Kongo wirft Kritiker hinaus: Human Rights Watch ausgewiesen

Ida Sawyer von der NGO prangerte Polizeigewalt an. Jetzt muss sie das Land verlassen – ebenso wie andere Kritiker der Regierung.

Polizisten rangeln mit Demonstranten

Soll keiner sehen: Polizeieinsatz gegen Demonstranten am Flughafen Kinshasa, 27. Juli Foto: reuters

KAMPALA taz | Ein alarmierender Abgang: Ida Sawyer, langjährige Expertin der Menschenrechtsorganisation Human Rights Watch (HRW) in der Demokratischen Republik Kongo, muss das Land verlassen.

Als die US-Amerikanerin am 3. Juli von einer Auslandsreise zurückkehrte, wurde sie am Flughafen der Hauptstadt Kinshasa gestoppt, berichtet HRW. Ein Beamter überstempelte ihre Arbeitserlaubnis mit dem Vermerk „annulliert“.

Erst am 10. Mai hatte Kongos Immigrationsbehörde ihr die dreijährige Arbeitserlaubnis verlängert, die am 9. August abgelaufen wäre. Nachdem diese nun annulliert war, schrieb HRW an Kongos Behörden. Diese rieten, eine neue zu beantragen. Diesem Antrag wurde am vergangenen Montag nicht stattgegeben.

Stattdessen gab man Sawyer 48 Stunden Zeit, um das Land zu verlassen.
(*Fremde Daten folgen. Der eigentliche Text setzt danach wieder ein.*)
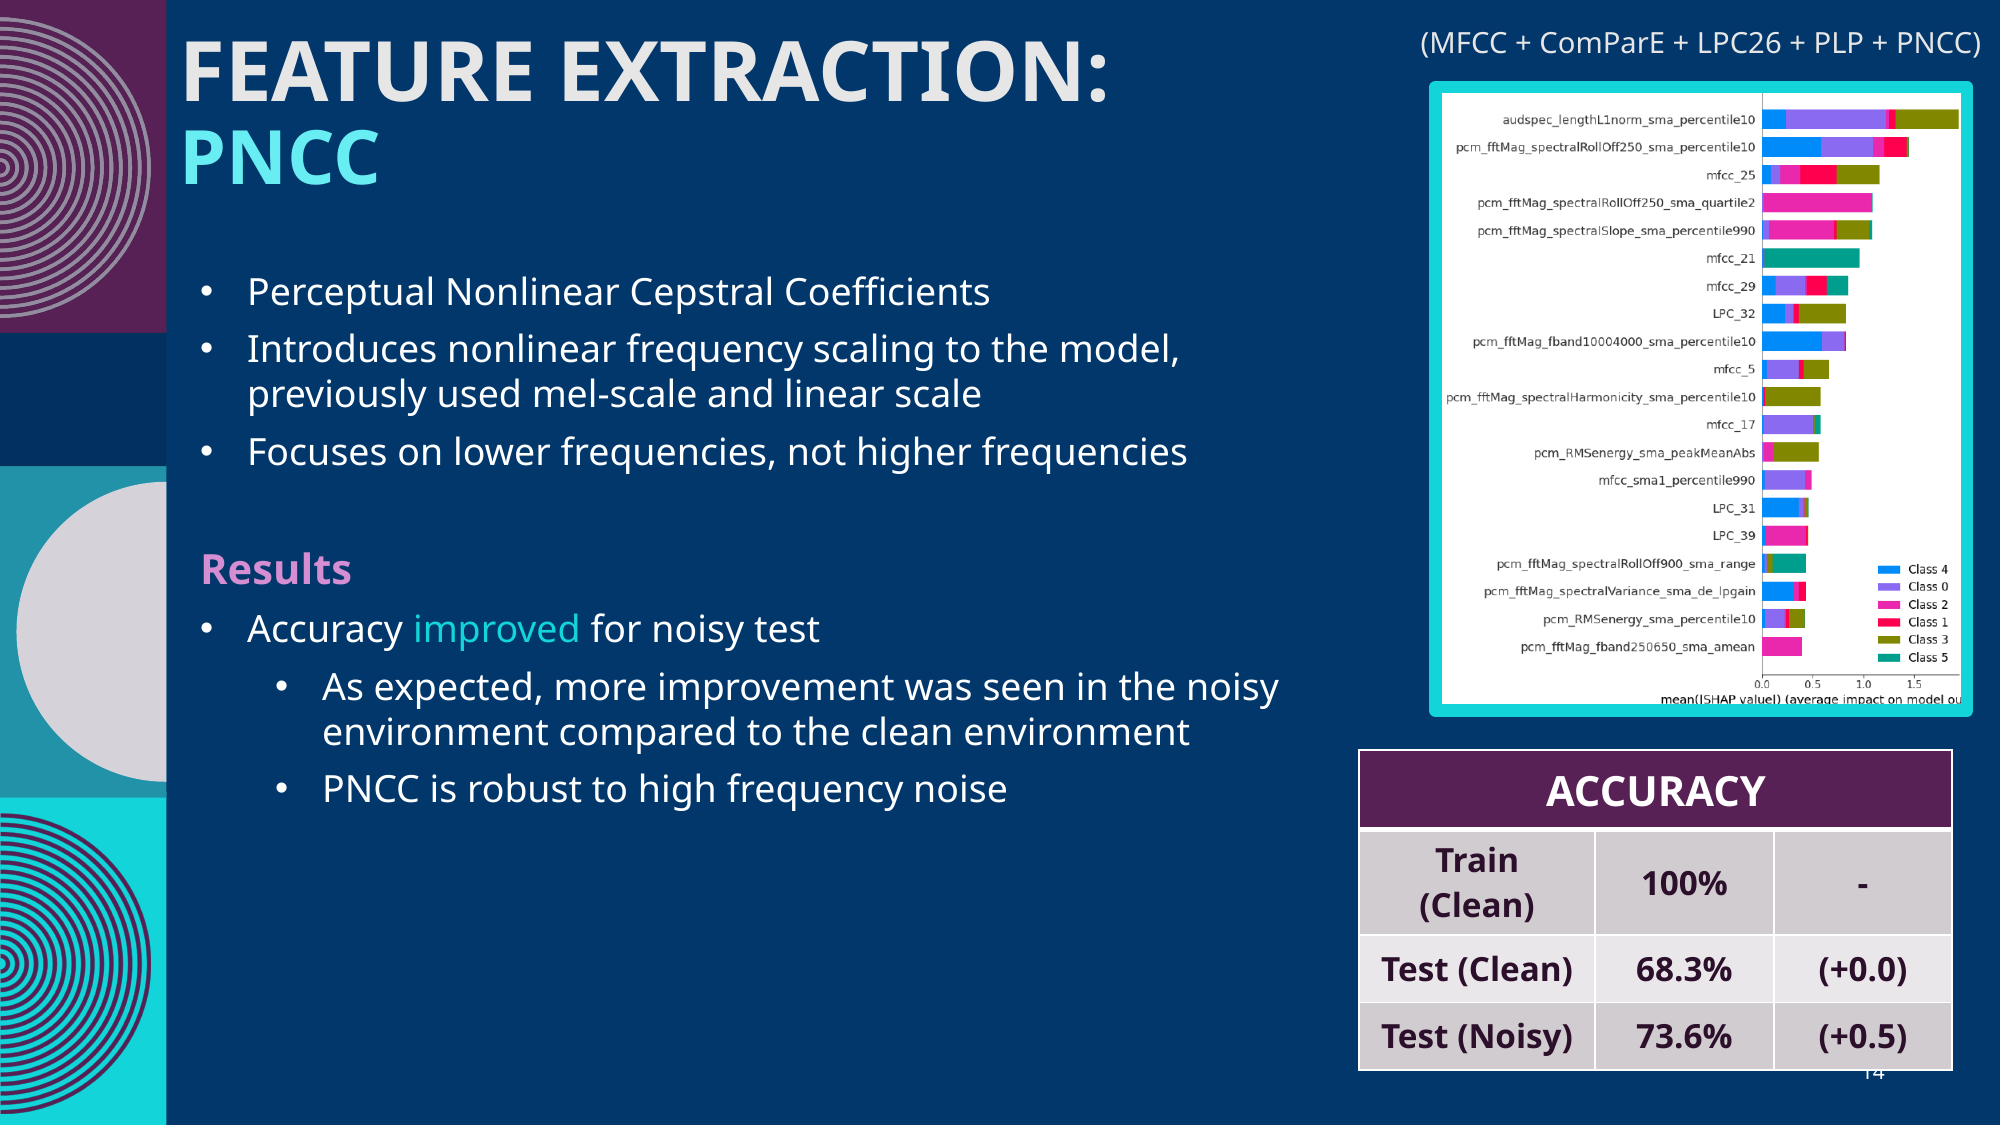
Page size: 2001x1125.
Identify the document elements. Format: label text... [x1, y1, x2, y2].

Sawyer, die von ihren acht Jahren im Kongo fünf Jahre lang in Kinshasa gelebt hatte und dort eine Wohnung unterhielt, musste hastig ihre Sachen packen.

Internationale NGO-Vertreter im Visier

Sie ist nicht die erste internationale NGO-Vertreterin, die aus dem Kongo geworfen wird. Im April wurde der US-Amerikaner Jason Stearns, ehemaliger UN-Ermittler, ausgewiesen, nachdem er einen Bericht über Massaker im Gebiet um die ostkongolesische Stadt Beni veröffentlicht hatte und die Armee der Komplizenschaft bezichtigte. Er hatte in Kinshasa bei Sawyer gewohnt, als die Behörden ihn einbestellten und die Ausreise anordneten.

Ein Researcher der britischen NGO Global Witness, die sich mit Kongos Rohstoffwirtschaft befasst, wurde im Juni hinausgeworfen. Grund: Visa-Unregelmäßigkeiten.

Als Lüge bezeichnet Kongos Regierungssprecher Lambert Mende die HRW-Darstellung von Sawyers Ausweisung. „Manchmal wohnt sie im Ausland, und dann weigert sich die Regierung, ihr eine Arbeitserlaubnis zu geben“, so Mende. Mehr gebe es nicht zu erklären, sagte er.

Es scheint jedoch offensichtlich, dass Kongos Sicherheitsorgane unangenehme ausländische Beobachter loswerden wollen. Seit die bis Ende des Jahers fälligen Wahlen auf unbestimmte Zeit verschoben wurden, besteht die Wahrscheinlichkeit, dass in den nächsten Monaten Proteste gewaltsam niedergeschlagen werden. Dabei will sich Kongos ohnehin maroder Sicherheitsapparat nicht auf die Finger schauen lassen.

US-Sanktionen gegen Kinshasas Polizeichef

HRW hatte bereits im Jahr 2014 einen Bericht veröffentlicht, in welchem sie Kinshasas Polizeichef eines Massakers bezichtigte. In einer brutalen Operation wurden hunderte Kleinkriminelle verhaftet – später wurden Massengräber am Stadtrand von Kinshasa gefunden. 2015 erschoss die Polizei landesweit insgesamt 42 Demonstranten, als diese gegen Kabilas vermutete Pläne zu einer dritten Amtszeit auf die Straße gingen.

Vor wenigen Wochen reagierte nun die US-Regierung auf diese Menschenrechtsverbrechen. Sie setzte Céléstin Kanyama, Polizeichef von Kinshasa, auf eine Sanktionsliste. Seine Konten in den USA wurden eingefroren, er darf nicht mehr in die USA reisen.

Kanyama ist der erste von zahlreichen hochrangigen Funktionären in Kongos Polizei, Geheimdienst und Regierung, welchen US-Sanktionen drohen könnten. 38 Namen stehen auf einer Liste, die im US-Senat verhandelt werden. Präsident Kabila steht auch drauf.